▸ **Required action**
Keep the pictures out of your copy. Transcribe the records below exactly.

[Extracted page text data]
=== Section Start ===
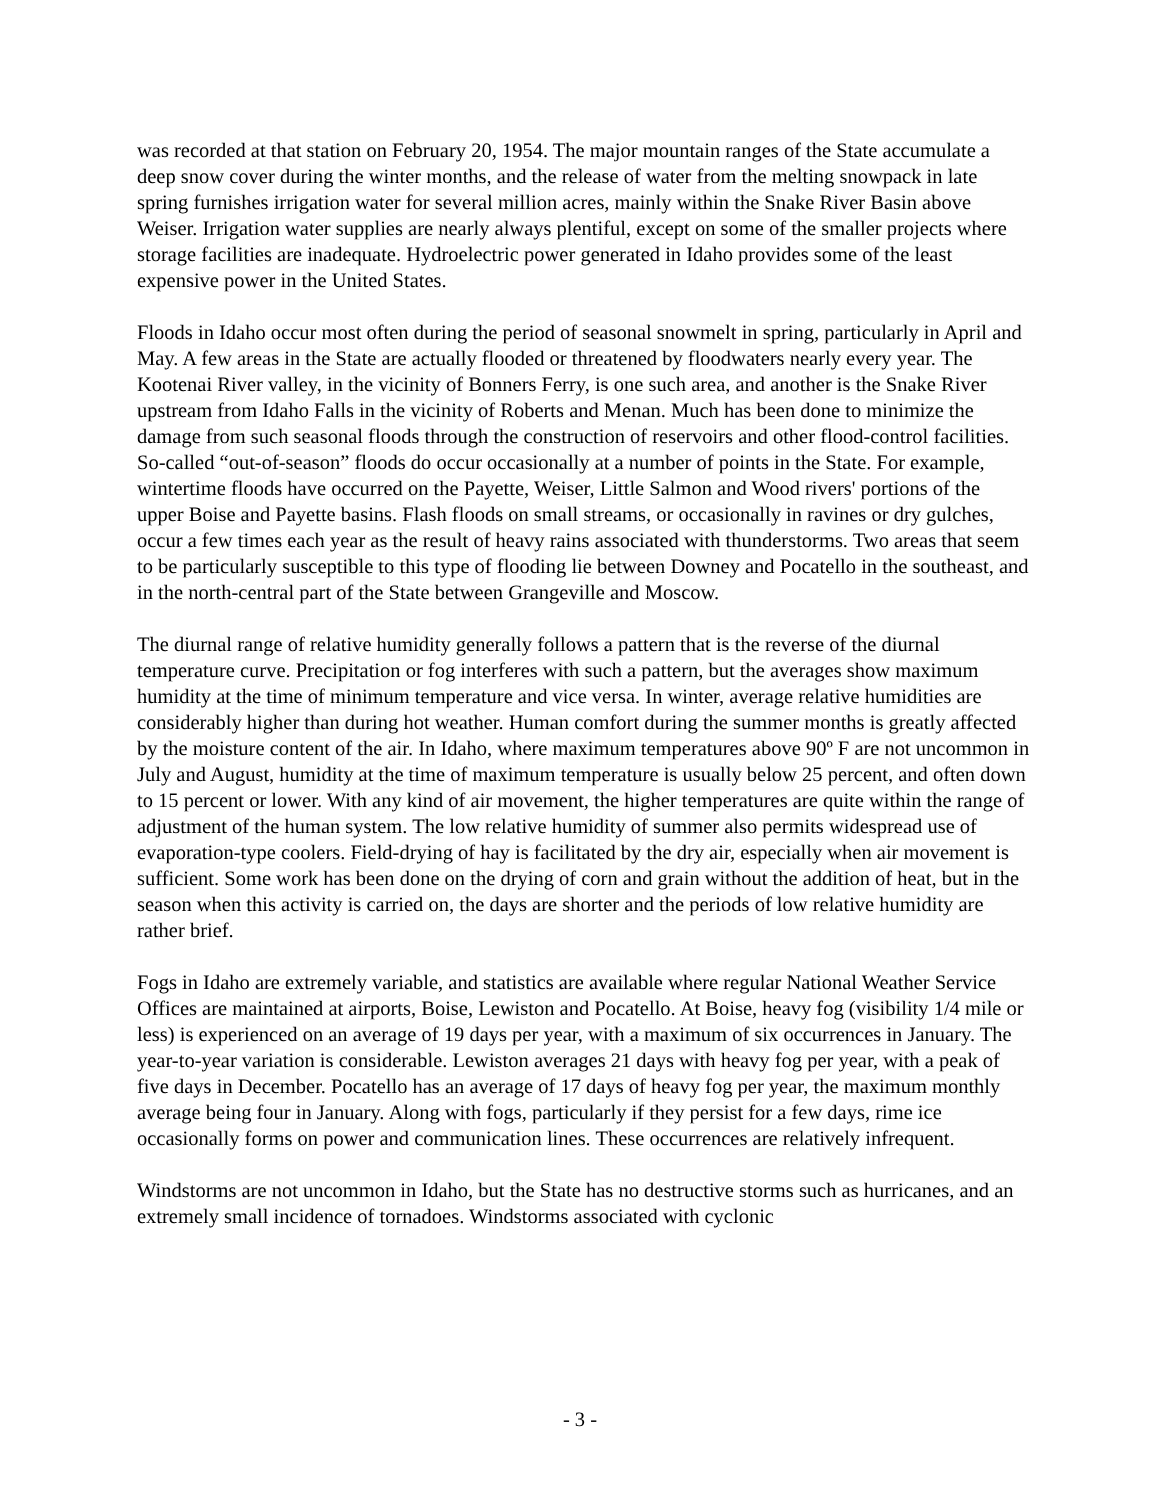was recorded at that station on February 20, 1954. The major mountain ranges of the State accumulate a deep snow cover during the winter months, and the release of water from the melting snowpack in late spring furnishes irrigation water for several million acres, mainly within the Snake River Basin above Weiser. Irrigation water supplies are nearly always plentiful, except on some of the smaller projects where storage facilities are inadequate. Hydroelectric power generated in Idaho provides some of the least expensive power in the United States.
Floods in Idaho occur most often during the period of seasonal snowmelt in spring, particularly in April and May. A few areas in the State are actually flooded or threatened by floodwaters nearly every year. The Kootenai River valley, in the vicinity of Bonners Ferry, is one such area, and another is the Snake River upstream from Idaho Falls in the vicinity of Roberts and Menan. Much has been done to minimize the damage from such seasonal floods through the construction of reservoirs and other flood-control facilities. So-called “out-of-season” floods do occur occasionally at a number of points in the State. For example, wintertime floods have occurred on the Payette, Weiser, Little Salmon and Wood rivers' portions of the upper Boise and Payette basins. Flash floods on small streams, or occasionally in ravines or dry gulches, occur a few times each year as the result of heavy rains associated with thunderstorms. Two areas that seem to be particularly susceptible to this type of flooding lie between Downey and Pocatello in the southeast, and in the north-central part of the State between Grangeville and Moscow.
The diurnal range of relative humidity generally follows a pattern that is the reverse of the diurnal temperature curve. Precipitation or fog interferes with such a pattern, but the averages show maximum humidity at the time of minimum temperature and vice versa. In winter, average relative humidities are considerably higher than during hot weather. Human comfort during the summer months is greatly affected by the moisture content of the air. In Idaho, where maximum temperatures above 90º F are not uncommon in July and August, humidity at the time of maximum temperature is usually below 25 percent, and often down to 15 percent or lower. With any kind of air movement, the higher temperatures are quite within the range of adjustment of the human system. The low relative humidity of summer also permits widespread use of evaporation-type coolers. Field-drying of hay is facilitated by the dry air, especially when air movement is sufficient. Some work has been done on the drying of corn and grain without the addition of heat, but in the season when this activity is carried on, the days are shorter and the periods of low relative humidity are rather brief.
Fogs in Idaho are extremely variable, and statistics are available where regular National Weather Service Offices are maintained at airports, Boise, Lewiston and Pocatello. At Boise, heavy fog (visibility 1/4 mile or less) is experienced on an average of 19 days per year, with a maximum of six occurrences in January. The year-to-year variation is considerable. Lewiston averages 21 days with heavy fog per year, with a peak of five days in December. Pocatello has an average of 17 days of heavy fog per year, the maximum monthly average being four in January. Along with fogs, particularly if they persist for a few days, rime ice occasionally forms on power and communication lines. These occurrences are relatively infrequent.
Windstorms are not uncommon in Idaho, but the State has no destructive storms such as hurricanes, and an extremely small incidence of tornadoes. Windstorms associated with cyclonic
- 3 -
=== Section End ===
▸ **Answer to the problem**
was recorded at that station on February 20, 1954. The major mountain ranges of the State accumulate a deep snow cover during the winter months, and the release of water from the melting snowpack in late spring furnishes irrigation water for several million acres, mainly within the Snake River Basin above Weiser. Irrigation water supplies are nearly always plentiful, except on some of the smaller projects where storage facilities are inadequate. Hydroelectric power generated in Idaho provides some of the least expensive power in the United States.
Floods in Idaho occur most often during the period of seasonal snowmelt in spring, particularly in April and May. A few areas in the State are actually flooded or threatened by floodwaters nearly every year. The Kootenai River valley, in the vicinity of Bonners Ferry, is one such area, and another is the Snake River upstream from Idaho Falls in the vicinity of Roberts and Menan. Much has been done to minimize the damage from such seasonal floods through the construction of reservoirs and other flood-control facilities. So-called “out-of-season” floods do occur occasionally at a number of points in the State. For example, wintertime floods have occurred on the Payette, Weiser, Little Salmon and Wood rivers' portions of the upper Boise and Payette basins. Flash floods on small streams, or occasionally in ravines or dry gulches, occur a few times each year as the result of heavy rains associated with thunderstorms. Two areas that seem to be particularly susceptible to this type of flooding lie between Downey and Pocatello in the southeast, and in the north-central part of the State between Grangeville and Moscow.
The diurnal range of relative humidity generally follows a pattern that is the reverse of the diurnal temperature curve. Precipitation or fog interferes with such a pattern, but the averages show maximum humidity at the time of minimum temperature and vice versa. In winter, average relative humidities are considerably higher than during hot weather. Human comfort during the summer months is greatly affected by the moisture content of the air. In Idaho, where maximum temperatures above 90º F are not uncommon in July and August, humidity at the time of maximum temperature is usually below 25 percent, and often down to 15 percent or lower. With any kind of air movement, the higher temperatures are quite within the range of adjustment of the human system. The low relative humidity of summer also permits widespread use of evaporation-type coolers. Field-drying of hay is facilitated by the dry air, especially when air movement is sufficient. Some work has been done on the drying of corn and grain without the addition of heat, but in the season when this activity is carried on, the days are shorter and the periods of low relative humidity are rather brief.
Fogs in Idaho are extremely variable, and statistics are available where regular National Weather Service Offices are maintained at airports, Boise, Lewiston and Pocatello. At Boise, heavy fog (visibility 1/4 mile or less) is experienced on an average of 19 days per year, with a maximum of six occurrences in January. The year-to-year variation is considerable. Lewiston averages 21 days with heavy fog per year, with a peak of five days in December. Pocatello has an average of 17 days of heavy fog per year, the maximum monthly average being four in January. Along with fogs, particularly if they persist for a few days, rime ice occasionally forms on power and communication lines. These occurrences are relatively infrequent.
Windstorms are not uncommon in Idaho, but the State has no destructive storms such as hurricanes, and an extremely small incidence of tornadoes. Windstorms associated with cyclonic
- 3 -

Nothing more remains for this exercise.